Proto-Indo-European Roots
Cognates of the borrowed soupe are found throughout Europe: French soupe (source of the English loan), Italian zuppa (especially zuppa inglese, "English soup," the trifle-like dessert named in the nineteenth century either for its resemblance to English puddings or, according to one story, for the English diplomats who liked it at the ducal court of Parma), Spanish sopa, Portuguese sopa, Catalan sopa, Romanian supă, Dutch soep, German Suppe, Swedish soppa, Danish suppe, Norwegian suppe, Polish zupa, Russian суп (sup, borrowed from French in the Petrine period), Hungarian leves (native) but also zupa in older registers, Turkish çorba (unrelated).
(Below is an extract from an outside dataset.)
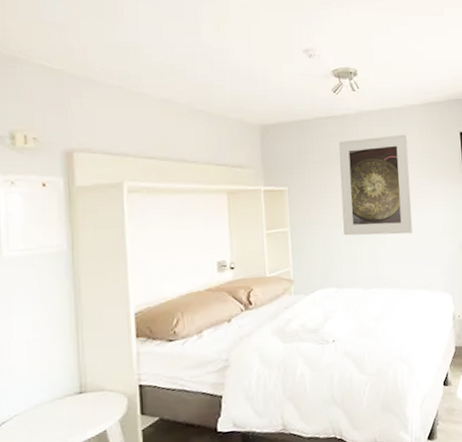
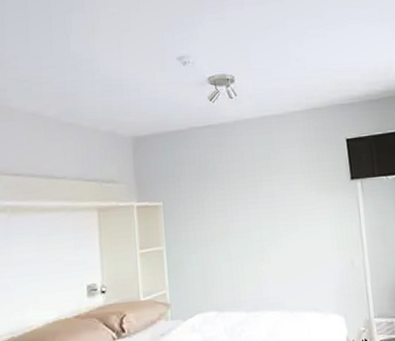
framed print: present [339,134,413,236] -> none [217,142,299,254]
The Germanic cousins — German Suppe, Dutch soep, Swedish soppa — are in most cases reborrowings from French rather than direct survivals from Germanic *supô, which had largely been replaced by native words such as German Brühe (broth) before being displaced again by the French-mediated international term.
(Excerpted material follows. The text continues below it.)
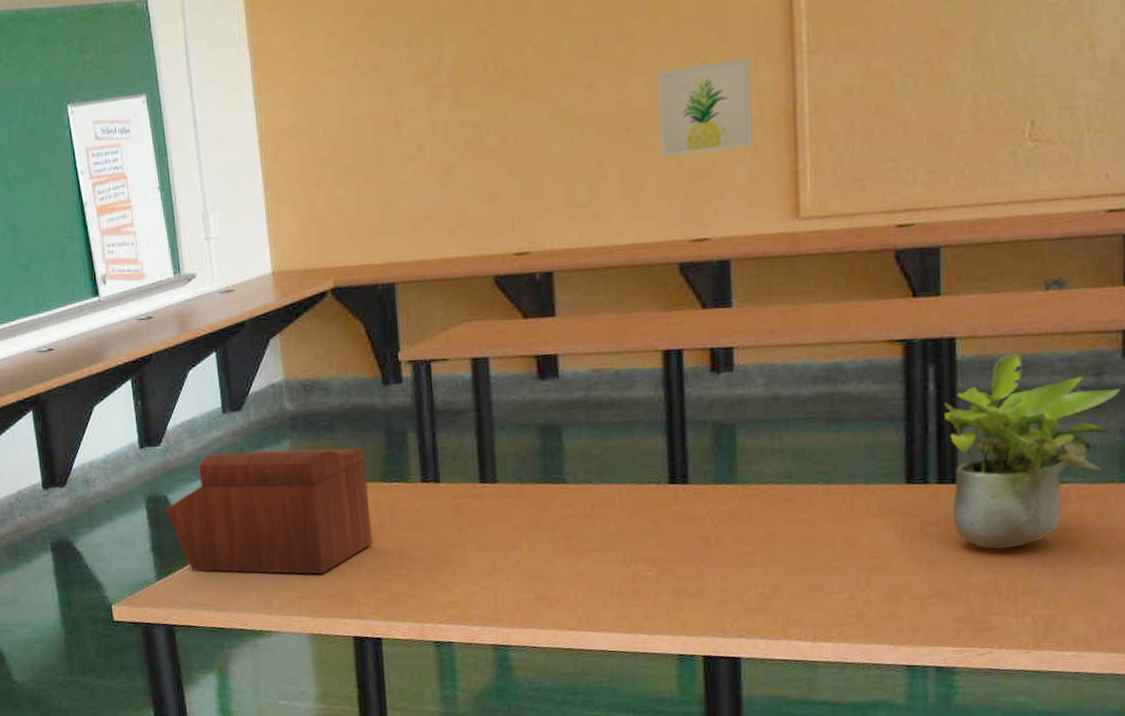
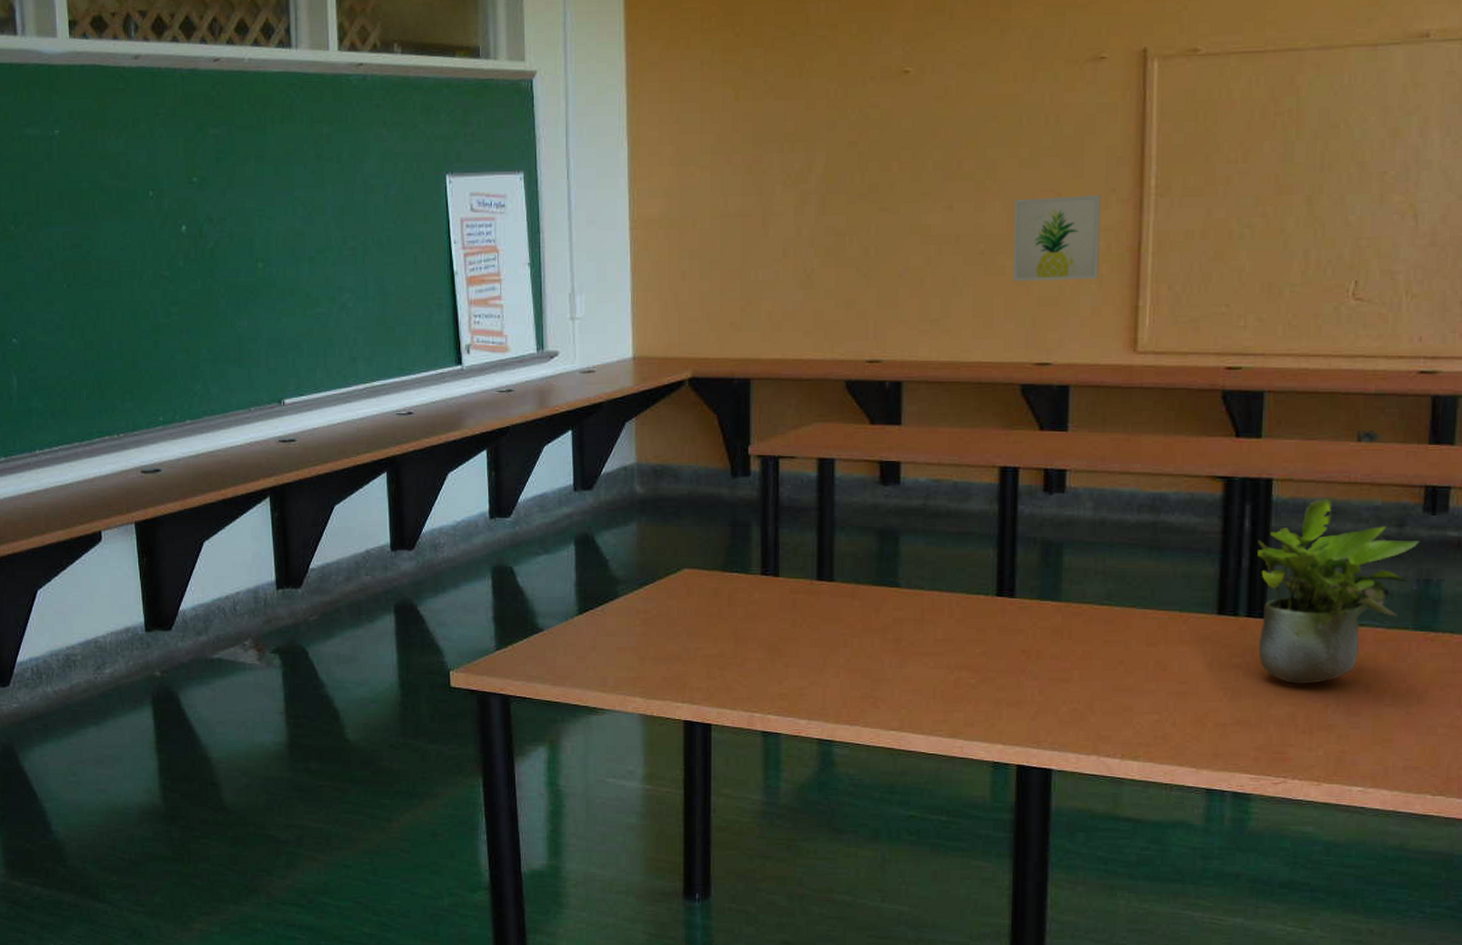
sewing box: present [165,448,373,575] -> none [510,530,710,657]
In modern English soup has spread metaphorically in several directions. Primordial soup, coined by J. B. S. Haldane and Alexander Oparin in the 1920s, describes the chemical broth from which life is theorised to have emerged. In the soup means to be in trouble, recorded from late-nineteenth-century American slang. Duck soup, US slang for "an easy task," dates to the 1900s. Soup kitchen (a place where soup is distributed to the destitute) is attested from the 1830s and became a fixture of Depression-era vocabulary. The soup du jour ("soup of the day") is a conventional French phrase in English-language restaurants. Meanwhile, the old cognate sop — in the technical sense of bread dipped in broth — survives principally in the phrase "a sop to Cerberus" (a pacifying offering, from the drugged honeyed cake given to the three-headed hound of Hades in Virgil's Aeneid VI) and in the verb to sop up. The round trip of the word — Germanic to Latin, Latin to French, French to English, while an older Germanic sibling still sits beside it in the language — is one of the tidier examples of how cooking vocabulary traces the political and culinary exchanges of medieval and early-modern Europe.